__Provided records__:
****************************************

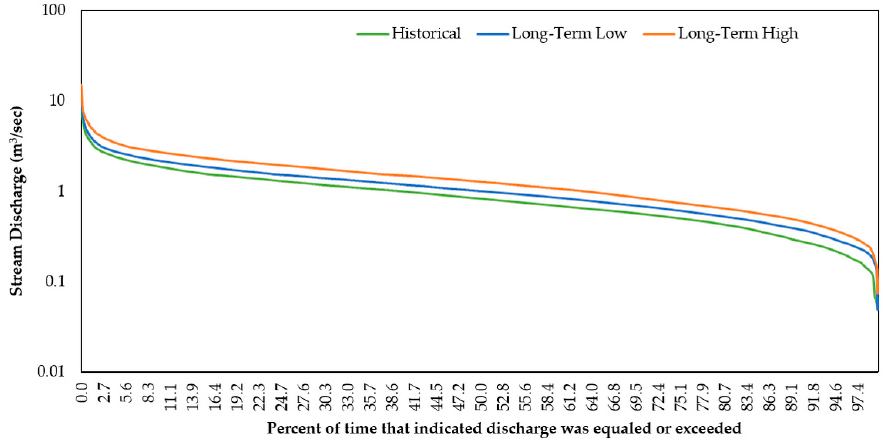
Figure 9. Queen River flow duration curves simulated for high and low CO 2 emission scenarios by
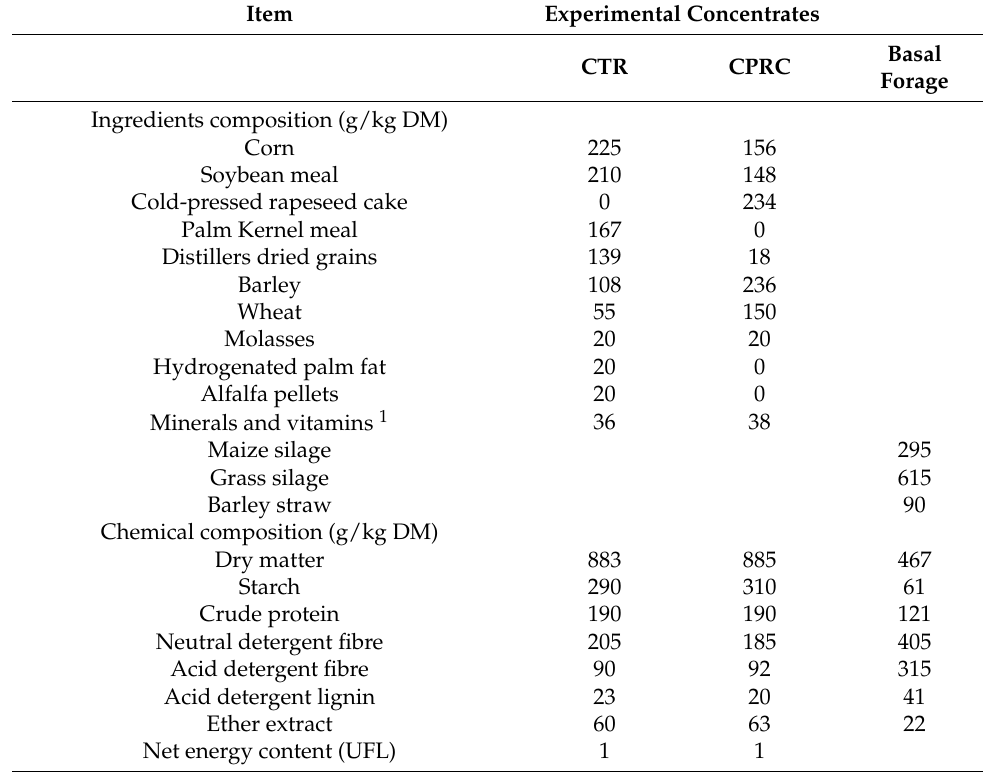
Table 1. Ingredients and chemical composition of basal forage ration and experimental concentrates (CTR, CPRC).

****************************************

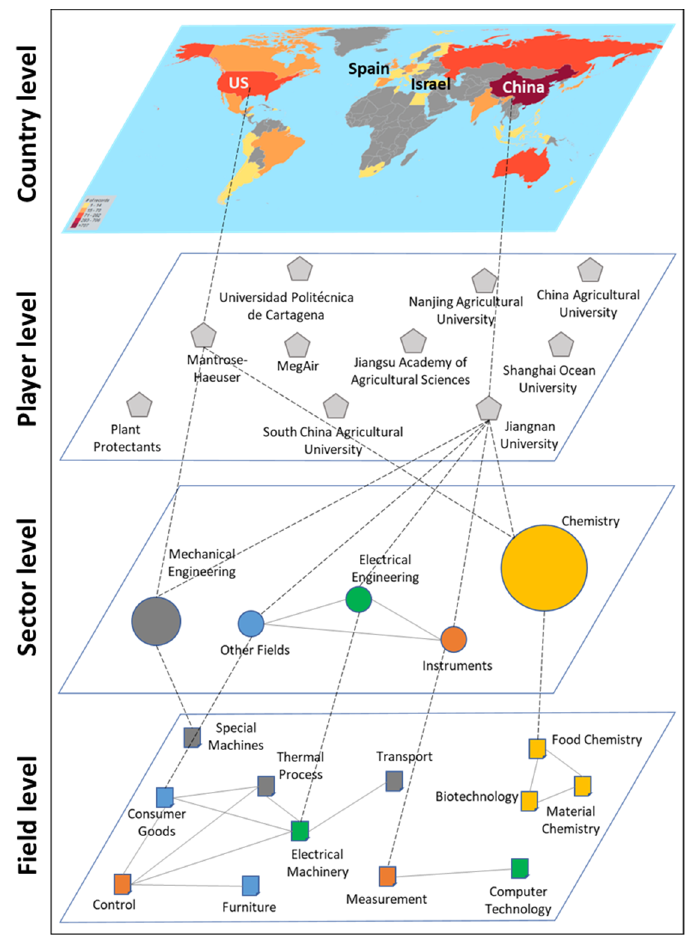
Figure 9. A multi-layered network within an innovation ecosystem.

****************************************

__Required work__: All that should appear in the answer is the lines above from the line with "Figure 9. Queen" through the line with "Table 1. Ingredients", retyped exactly, pictures left out.

__Exercise response__:
Figure 9. Queen River flow duration curves simulated for high and low CO 2 emission scenarios by
Table 1. Ingredients and chemical composition of basal forage ration and experimental concentrates (CTR, CPRC).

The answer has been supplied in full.